*TASK TO CARRY OUT*
Some lines in the entries contain the word "pode". Copy all of them.

*EXTRACTED DATA*
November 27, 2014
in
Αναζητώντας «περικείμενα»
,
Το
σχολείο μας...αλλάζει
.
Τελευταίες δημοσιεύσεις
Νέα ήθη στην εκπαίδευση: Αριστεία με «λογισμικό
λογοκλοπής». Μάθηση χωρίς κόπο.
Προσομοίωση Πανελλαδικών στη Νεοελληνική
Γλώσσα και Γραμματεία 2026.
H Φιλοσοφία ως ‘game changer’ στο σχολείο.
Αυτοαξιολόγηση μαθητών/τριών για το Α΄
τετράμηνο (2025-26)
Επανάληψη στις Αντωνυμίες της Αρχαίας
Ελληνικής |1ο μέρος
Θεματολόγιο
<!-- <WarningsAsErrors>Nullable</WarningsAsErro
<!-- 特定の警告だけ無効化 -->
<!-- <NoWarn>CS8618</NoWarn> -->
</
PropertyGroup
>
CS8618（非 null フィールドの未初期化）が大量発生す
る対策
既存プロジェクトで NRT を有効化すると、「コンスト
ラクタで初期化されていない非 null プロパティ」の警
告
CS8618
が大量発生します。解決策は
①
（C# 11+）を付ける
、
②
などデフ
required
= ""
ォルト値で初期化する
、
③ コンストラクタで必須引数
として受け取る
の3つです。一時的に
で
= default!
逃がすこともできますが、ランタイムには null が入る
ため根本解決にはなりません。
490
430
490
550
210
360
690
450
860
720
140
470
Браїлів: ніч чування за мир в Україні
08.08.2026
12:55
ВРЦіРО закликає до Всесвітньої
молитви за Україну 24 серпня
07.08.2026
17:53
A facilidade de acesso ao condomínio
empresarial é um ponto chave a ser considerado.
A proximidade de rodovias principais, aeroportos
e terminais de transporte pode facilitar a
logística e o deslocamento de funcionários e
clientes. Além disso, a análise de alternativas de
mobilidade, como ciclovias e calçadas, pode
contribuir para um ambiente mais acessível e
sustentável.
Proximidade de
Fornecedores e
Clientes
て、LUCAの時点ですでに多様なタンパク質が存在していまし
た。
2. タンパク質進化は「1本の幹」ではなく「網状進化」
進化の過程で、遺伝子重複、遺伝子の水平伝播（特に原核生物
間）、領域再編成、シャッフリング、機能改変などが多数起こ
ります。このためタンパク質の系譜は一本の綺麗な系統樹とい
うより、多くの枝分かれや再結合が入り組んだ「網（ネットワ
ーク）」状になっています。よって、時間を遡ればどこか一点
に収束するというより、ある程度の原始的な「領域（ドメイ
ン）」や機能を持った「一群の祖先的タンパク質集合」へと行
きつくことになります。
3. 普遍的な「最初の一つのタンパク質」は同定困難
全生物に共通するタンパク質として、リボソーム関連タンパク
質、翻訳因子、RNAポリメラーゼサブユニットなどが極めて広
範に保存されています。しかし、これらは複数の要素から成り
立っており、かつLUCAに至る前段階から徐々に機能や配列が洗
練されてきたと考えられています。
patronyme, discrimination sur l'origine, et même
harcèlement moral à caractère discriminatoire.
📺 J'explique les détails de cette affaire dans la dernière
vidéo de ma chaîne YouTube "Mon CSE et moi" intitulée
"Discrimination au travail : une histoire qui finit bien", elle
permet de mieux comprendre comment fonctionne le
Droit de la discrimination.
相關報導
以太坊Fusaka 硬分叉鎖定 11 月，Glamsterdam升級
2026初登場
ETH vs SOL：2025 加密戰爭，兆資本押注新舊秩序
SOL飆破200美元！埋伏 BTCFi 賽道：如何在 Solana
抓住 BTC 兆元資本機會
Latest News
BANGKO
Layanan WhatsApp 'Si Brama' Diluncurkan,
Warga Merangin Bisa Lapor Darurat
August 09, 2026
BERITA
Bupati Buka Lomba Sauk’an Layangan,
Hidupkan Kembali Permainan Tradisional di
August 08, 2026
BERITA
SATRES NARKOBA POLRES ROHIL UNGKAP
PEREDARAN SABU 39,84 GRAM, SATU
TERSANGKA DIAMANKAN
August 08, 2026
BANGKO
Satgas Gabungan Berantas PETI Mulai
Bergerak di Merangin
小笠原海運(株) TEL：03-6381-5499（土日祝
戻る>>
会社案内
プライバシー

*RESULT OF THE EXERCISE*
e terminais de transporte pode facilitar a
mobilidade, como ciclovias e calçadas, pode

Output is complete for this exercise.